Once you have removed this litter, and you can see the crown of the plant, it is time to remove any dead, broken or diseased branches. Use sharp pruning shears to cut these branches back to the base of the plant. You should also cut a few of the oldest canes to make way for new branches to develop from the crown. Depending on how tall your hedge is you will also need to reduce the overall height of the plant by one-third. My azaleas were very old and need a big haircut. By making a reduction cut, you will break the apical dominance of the top branches. Breaking the apical dominance encourages new growth to form from the advantageous (dormant) buds located on the sides of the cut branches. Once the tip of the branch is cut off, lateral branches can form, which helps the plant to fill in. The new growth you see this year will produce the blossoms you get next spring.
After reducing the height of the plant, you will need to decrease the thickness of the hedge. Azaleas left to grow year after year with little or no care tends to grow top heavy. This causes wide growth of the top of the plant and thin or open bottoms. When you trim the sides of your plants, be sure to prune the top of your plant thinner than the bottom. Think about a pyramid shape, large on the bottom and small on the top. You will probably not be able to prune your plant like this on your first attempt, but each year you should train your plants by using this pyramid pruning technique. Over time, your plants will be tall and full of blooms from top to the bottom of your plant. This will give you the best shape and a better growth habit as time goes by.
Now that your azaleas have been properly pruned, it is time to fertilize them with a good-quality Azalea/Gardenia fertilizer. These Acid-building fertilizers help lower soil pH around your plants, which will assist in producing more flowers. Apply three to four pounds of fertilizer every two months for every one hundred square feet of bed space. You will also need to apply a micro-nutritional spray to the foliage of your azaleas at least twice per annum to help them maintain the deep green color, especially in the high pH soils found in the Tampa Bay area. Under-fertilization means you will have weak plants and few flowers. Mark your calendar now of when to fertilize, what time to prune, and stick to it. Monitor your plants for insects and diseases regularly, and over time, your plants will reward you with beautiful flowers come spring.

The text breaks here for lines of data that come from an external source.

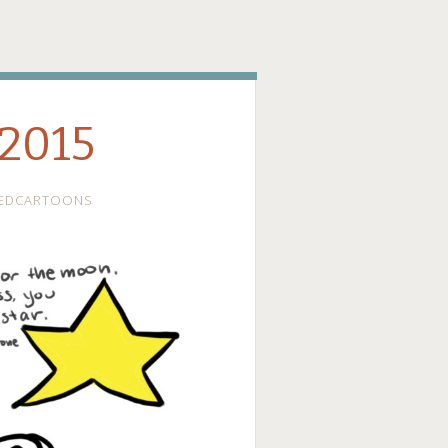
ge
 2015
EDCARTOONS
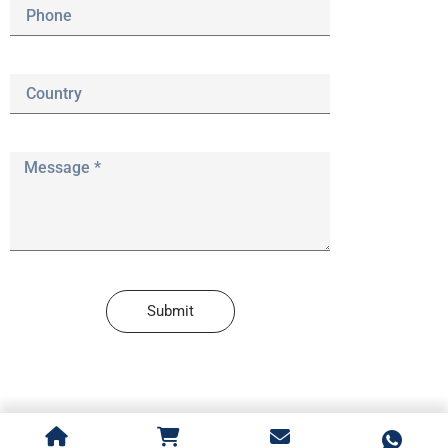
Submit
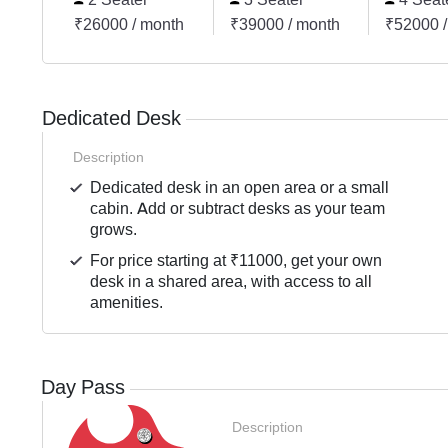
₹26000 / month
₹39000 / month
₹52000 /
Dedicated Desk
Description
Dedicated desk in an open area or a small
cabin. Add or subtract desks as your team
grows.
For price starting at ₹11000, get your own
desk in a shared area, with access to all
amenities.
Day Pass
Description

If your hedge has open spots in it, you can plant new azaleas in-between the bare areas to help your plant fill in. Make sure you purchase the same type of azaleas if you plan of filling in these areas. Remember, azaleas planted in Central Florida need to be planted in the shade. Morning sun is ok, but if your plants get afternoon sun or direct sun, then they will probably not thrive and could possibly die. Mulch can aid you in retaining water around the plants and can help to lower pH as it decays. Be sure to irrigate your plants regularly to maintain a moist growing environment.
I hope your time working in the garden will be rewarded with the satisfaction of flowers come spring. Azaleas will give you years of blossoms if you follow my directions above. Do not try to do everything at once. Plants need time fill in so this process may take several years to accomplish especially on older specimens. Good Luck and Remember, without plants, we would not be here.